Hacking: wat mag wel en wat mag niet?

16/10/18

Het Studenten Internet Debat op 5 oktober in de Universiteit van Amsterdam begon met de vraag: Heb jij wel eens gehackt? Meer dan helft van de 100 studenten van de studierichting Informatiekunde stak vertwijfeld zijn hand op.

Want uitproberen of een systeem te kraken is, of je een fout of lek kunt vinden waardoor je kunt binnendringen in computers van bedrijven of scholen is spannend, hot en cool maar…. het kan ook strafbaar zijn. Wat mag wel en wat mag niet? Waar ligt de, ethische, grens? En, hoe zouden bedrijven zich op moeten stellen tegenover (helpende) hackers? Hierover ging het Studenten Internet Debat.

 

Na een introductie van moderator Ludo Keizer start een kort theaterspel over security en hacking. Daarna is het woord aan het Openbaar Ministerie. Vivianne van Rij en Jacqueline Bonnes (Officier van Justitie Cybercrime en Digitaal Bewijs) leggen de studenten enkele praktijkcases voor en stellen daarbij de vraag “Mag dit? En hoeveel straf denk je dat hier op staat?”. Opvallend is dat de studenten vaak mild inzetten.

 

 

 

Aan de eventuele hackers in de zaal hebben de dames van het OM een duidelijke boodschap: Neem als hacker je verantwoordelijkheid, werk mee en doe niet moeilijk. Want door ‘ je hakken in het zand’ te zetten kan het alleen maar erger worden. Jacqueline Bonnes heeft hier nog een mooi voorbeeld bij waar iemand door niet mee te werken eindigde met een hogere straf dan wanneer hij gewoon had mee gewerkt en informatie had verstrekt. “En realiseer je wel dat je met een strafblad moeilijker toegang krijgt tot landen als bijvoorbeeld de Verenigde Staten. En dat is zonde”, benadrukt ze.

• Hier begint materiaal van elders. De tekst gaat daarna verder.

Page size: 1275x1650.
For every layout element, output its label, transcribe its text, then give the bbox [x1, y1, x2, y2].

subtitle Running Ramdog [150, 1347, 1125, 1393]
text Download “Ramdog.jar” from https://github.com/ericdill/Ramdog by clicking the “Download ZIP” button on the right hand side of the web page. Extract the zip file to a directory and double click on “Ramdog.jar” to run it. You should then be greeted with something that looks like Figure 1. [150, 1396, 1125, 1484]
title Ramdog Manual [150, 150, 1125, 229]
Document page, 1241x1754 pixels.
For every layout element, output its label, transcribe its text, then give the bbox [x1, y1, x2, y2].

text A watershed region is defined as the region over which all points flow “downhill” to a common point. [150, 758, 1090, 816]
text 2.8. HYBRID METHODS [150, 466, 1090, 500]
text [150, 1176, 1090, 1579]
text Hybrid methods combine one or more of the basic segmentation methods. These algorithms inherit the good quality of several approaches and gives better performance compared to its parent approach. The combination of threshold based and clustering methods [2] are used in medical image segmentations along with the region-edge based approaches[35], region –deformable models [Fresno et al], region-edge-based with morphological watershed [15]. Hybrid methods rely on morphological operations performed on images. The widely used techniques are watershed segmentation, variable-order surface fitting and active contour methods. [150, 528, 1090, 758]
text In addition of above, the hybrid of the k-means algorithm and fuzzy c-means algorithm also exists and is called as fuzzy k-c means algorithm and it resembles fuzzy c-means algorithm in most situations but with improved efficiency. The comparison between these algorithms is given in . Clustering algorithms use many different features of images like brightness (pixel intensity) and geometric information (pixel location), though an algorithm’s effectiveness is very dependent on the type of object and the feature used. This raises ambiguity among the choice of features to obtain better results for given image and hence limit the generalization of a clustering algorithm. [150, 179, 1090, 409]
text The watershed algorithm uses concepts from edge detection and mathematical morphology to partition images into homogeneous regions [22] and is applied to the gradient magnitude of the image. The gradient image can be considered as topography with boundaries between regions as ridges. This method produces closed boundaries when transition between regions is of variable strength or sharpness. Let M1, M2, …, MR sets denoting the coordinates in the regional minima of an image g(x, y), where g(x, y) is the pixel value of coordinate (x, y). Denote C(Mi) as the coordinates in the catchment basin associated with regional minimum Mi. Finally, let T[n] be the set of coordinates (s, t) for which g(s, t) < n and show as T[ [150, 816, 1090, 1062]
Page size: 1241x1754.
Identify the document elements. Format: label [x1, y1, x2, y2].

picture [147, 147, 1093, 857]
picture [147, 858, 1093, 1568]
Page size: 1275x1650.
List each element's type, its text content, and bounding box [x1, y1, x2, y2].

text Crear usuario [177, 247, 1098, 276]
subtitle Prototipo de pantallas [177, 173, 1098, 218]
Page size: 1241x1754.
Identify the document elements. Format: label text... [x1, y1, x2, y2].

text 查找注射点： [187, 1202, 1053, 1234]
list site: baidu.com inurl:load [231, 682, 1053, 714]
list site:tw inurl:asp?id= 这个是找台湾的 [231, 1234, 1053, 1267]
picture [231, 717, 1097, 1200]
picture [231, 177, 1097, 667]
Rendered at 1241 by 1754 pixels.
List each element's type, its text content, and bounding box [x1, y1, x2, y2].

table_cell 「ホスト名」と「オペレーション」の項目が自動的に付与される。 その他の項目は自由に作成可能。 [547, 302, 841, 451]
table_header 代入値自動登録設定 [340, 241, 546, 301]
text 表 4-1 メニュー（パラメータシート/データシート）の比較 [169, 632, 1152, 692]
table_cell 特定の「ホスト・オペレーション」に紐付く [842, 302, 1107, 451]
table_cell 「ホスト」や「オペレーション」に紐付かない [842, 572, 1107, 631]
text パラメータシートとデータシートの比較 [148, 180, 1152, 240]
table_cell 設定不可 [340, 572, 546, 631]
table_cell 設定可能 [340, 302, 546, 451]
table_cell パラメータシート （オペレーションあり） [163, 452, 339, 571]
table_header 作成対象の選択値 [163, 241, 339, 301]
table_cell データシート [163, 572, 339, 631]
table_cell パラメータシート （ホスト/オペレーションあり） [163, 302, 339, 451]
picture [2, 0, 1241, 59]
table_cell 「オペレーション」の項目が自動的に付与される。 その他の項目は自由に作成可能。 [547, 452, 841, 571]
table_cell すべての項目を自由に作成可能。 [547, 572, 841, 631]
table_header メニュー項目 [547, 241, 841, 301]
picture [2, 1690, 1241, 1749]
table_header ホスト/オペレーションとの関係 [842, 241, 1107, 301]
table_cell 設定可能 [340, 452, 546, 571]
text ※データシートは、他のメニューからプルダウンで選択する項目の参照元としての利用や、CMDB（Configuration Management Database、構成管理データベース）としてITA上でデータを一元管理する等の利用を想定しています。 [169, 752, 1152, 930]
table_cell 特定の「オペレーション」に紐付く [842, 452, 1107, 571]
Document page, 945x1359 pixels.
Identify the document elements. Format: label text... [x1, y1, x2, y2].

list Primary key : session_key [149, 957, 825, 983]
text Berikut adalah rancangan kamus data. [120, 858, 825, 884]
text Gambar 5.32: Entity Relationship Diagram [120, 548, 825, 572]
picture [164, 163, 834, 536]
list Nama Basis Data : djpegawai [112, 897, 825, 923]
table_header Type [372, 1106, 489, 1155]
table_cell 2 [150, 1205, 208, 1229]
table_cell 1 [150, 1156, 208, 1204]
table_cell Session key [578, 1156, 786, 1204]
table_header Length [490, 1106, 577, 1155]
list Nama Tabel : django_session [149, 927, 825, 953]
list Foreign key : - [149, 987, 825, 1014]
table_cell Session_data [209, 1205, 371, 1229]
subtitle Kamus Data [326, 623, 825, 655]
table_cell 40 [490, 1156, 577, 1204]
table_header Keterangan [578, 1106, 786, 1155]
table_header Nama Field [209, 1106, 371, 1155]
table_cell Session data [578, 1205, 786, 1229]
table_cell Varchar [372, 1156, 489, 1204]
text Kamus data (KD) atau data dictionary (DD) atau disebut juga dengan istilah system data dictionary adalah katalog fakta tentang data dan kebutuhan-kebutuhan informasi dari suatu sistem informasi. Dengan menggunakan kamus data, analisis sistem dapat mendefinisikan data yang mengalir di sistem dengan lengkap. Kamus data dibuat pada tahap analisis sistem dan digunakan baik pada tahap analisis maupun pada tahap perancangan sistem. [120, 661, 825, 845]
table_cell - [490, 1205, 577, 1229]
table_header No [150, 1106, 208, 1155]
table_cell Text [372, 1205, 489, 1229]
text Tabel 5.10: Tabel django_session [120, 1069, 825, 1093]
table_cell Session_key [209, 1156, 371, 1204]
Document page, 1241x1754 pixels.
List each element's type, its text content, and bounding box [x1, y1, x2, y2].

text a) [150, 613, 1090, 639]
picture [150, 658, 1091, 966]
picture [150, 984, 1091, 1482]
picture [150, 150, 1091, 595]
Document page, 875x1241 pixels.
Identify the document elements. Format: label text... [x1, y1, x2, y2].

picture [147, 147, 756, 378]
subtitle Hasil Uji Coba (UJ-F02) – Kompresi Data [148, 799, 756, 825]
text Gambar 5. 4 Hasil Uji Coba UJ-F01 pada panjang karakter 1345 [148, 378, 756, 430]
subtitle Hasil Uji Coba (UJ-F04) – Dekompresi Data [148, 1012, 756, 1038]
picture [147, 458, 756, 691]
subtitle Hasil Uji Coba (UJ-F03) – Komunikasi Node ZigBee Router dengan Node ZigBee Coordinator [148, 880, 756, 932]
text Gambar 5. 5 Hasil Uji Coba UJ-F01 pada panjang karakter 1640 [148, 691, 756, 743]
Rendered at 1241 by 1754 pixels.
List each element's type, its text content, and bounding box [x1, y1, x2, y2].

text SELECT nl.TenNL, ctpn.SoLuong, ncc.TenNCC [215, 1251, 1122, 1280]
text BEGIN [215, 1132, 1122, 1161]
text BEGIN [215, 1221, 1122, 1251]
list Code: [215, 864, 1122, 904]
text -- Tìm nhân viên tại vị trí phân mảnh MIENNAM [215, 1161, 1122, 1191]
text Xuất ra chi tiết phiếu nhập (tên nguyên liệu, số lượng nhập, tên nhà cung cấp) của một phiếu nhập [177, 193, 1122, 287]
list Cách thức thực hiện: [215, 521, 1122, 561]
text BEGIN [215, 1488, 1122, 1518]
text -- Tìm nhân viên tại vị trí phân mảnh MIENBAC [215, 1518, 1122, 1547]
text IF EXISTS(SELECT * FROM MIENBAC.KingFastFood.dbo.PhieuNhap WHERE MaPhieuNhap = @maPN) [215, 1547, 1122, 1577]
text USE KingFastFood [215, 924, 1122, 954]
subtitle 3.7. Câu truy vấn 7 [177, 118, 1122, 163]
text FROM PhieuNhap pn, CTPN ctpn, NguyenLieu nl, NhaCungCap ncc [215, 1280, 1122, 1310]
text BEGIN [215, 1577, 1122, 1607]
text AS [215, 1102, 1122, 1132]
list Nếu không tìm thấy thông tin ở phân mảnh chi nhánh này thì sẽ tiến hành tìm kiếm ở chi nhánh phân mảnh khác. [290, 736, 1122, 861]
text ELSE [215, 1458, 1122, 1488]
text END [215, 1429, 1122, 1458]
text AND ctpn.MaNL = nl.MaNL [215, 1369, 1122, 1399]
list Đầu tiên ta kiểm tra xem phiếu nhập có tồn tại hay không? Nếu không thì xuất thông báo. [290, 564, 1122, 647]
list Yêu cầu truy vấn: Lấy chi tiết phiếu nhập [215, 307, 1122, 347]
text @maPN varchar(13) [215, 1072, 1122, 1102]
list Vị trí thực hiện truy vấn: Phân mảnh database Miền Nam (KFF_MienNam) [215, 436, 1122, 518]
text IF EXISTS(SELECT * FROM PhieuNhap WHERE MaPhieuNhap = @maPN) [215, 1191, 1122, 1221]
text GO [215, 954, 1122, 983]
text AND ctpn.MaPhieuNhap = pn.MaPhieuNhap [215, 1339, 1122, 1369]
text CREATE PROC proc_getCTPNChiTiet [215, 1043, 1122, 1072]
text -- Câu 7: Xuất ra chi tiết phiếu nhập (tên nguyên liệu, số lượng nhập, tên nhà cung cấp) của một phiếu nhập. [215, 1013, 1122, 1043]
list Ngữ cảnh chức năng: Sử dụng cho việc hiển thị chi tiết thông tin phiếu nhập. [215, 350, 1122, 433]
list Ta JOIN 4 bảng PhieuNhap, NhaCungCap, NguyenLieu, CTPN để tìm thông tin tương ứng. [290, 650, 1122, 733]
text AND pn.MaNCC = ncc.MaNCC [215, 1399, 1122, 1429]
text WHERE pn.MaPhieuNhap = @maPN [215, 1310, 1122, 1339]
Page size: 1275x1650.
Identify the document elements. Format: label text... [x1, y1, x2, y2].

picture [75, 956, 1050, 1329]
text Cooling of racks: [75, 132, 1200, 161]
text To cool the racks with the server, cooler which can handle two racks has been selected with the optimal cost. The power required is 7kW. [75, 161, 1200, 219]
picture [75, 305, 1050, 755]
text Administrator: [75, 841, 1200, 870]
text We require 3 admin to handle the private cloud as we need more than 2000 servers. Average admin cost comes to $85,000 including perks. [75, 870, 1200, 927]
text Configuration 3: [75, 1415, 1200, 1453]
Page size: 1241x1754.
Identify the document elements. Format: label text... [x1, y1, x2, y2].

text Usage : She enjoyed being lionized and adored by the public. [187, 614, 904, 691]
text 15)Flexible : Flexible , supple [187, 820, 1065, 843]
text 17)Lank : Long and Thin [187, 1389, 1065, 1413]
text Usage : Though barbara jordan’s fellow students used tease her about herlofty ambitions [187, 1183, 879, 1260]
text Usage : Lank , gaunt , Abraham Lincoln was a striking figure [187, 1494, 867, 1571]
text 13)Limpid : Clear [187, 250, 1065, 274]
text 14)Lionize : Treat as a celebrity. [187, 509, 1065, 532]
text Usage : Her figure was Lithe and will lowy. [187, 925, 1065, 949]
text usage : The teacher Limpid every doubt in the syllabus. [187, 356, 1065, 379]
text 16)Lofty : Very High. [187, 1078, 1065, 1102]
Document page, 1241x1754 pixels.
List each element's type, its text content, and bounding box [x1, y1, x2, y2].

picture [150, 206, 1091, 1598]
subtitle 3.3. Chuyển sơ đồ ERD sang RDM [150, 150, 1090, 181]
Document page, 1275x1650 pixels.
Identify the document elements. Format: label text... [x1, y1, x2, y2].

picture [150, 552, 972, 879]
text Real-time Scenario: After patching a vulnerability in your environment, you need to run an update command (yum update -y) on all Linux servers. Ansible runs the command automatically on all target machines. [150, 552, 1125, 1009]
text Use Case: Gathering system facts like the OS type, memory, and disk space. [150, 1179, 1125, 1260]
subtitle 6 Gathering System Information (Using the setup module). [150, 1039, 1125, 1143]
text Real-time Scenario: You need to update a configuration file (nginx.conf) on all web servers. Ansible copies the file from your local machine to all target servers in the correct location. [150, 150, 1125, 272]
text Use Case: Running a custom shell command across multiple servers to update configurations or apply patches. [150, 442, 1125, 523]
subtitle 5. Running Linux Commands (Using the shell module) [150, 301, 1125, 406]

Moderator Ludo haakt hier op in en stelt de studenten voor een ethisch dilemma: stel, je vindt een lek in de security tijdens een hacksessie. Gebruik je het om er zelf beter van te worden of meld je het zodat andere gebruikers niet bedrogen worden? Het is een lastig dilemma voor de zaal. Een student denkt de oplossing te hebben: melden dat je een lek gevonden hebt maar de eigenaar moet eerst betalen om die informatie te krijgen.

 

Hacken voor de kost

Dat is wat Daan Keuper bij Computest doet, op uitnodiging en betaald online beveiligingssystemen testen.

Daan vertelt dat er verschillende niveaus zijn van het testen van beveiligingssystemen en dat bedrijven of instanties ook allemaal verschillend reageren bij het melden van een lek. Aan de hand van aansprekende voorbeelden laat hij zien dat sommigen vijandig reageren uit onwetendheid, zij hebben dan ook geen policy en procedures opgesteld. Maar sommige bedrijven of instanties zijn welwillend en vriendelijk en er zijn zelfs bedrijven of organisaties die hackers uitnodigen om hun beveiliging te testen, zij hebben dan ook vaak een responsible disclosure beleid. Daan pleit dan ook voor deze laatste.

Als bedrijf of instantie kun je namelijk veel voordeel halen uit het vinden van lekkages. Maar door duidelijke richtlijnen in een responsible disclosure op te stellen wat je als systeemeigenaar wel of niet tolereert blijft eventuele schade tot een minimum beperkt. Daarnaast gaf Daan, aan deze creatieve studenten, tips hoe kwetsbaarheden te melden. Bijvoorbeeld door duidelijk te zijn en je bewust te zijn dat het illegaal is wat je doet en je niet zo maar eisen kunt gaan stellen.

Hoe je een responsible disclosure opstelt vind je op responsibledisclosure.nl.

Tot slot, hield Ludo Keizer de studenten nog een stelling voor: Moet er programmeerles komen op middelbare scholen? De helft van de zaal was voor omdat het een goede voorbereiding op de toekomst is. De andere helft van de zaal was tegen omdat ze toch bang zijn dat het de verkeerde kant op gaat.

Het Studenten Internet Debat is onderdeel van het Nationaal Internet Governance Forum (NL IGF).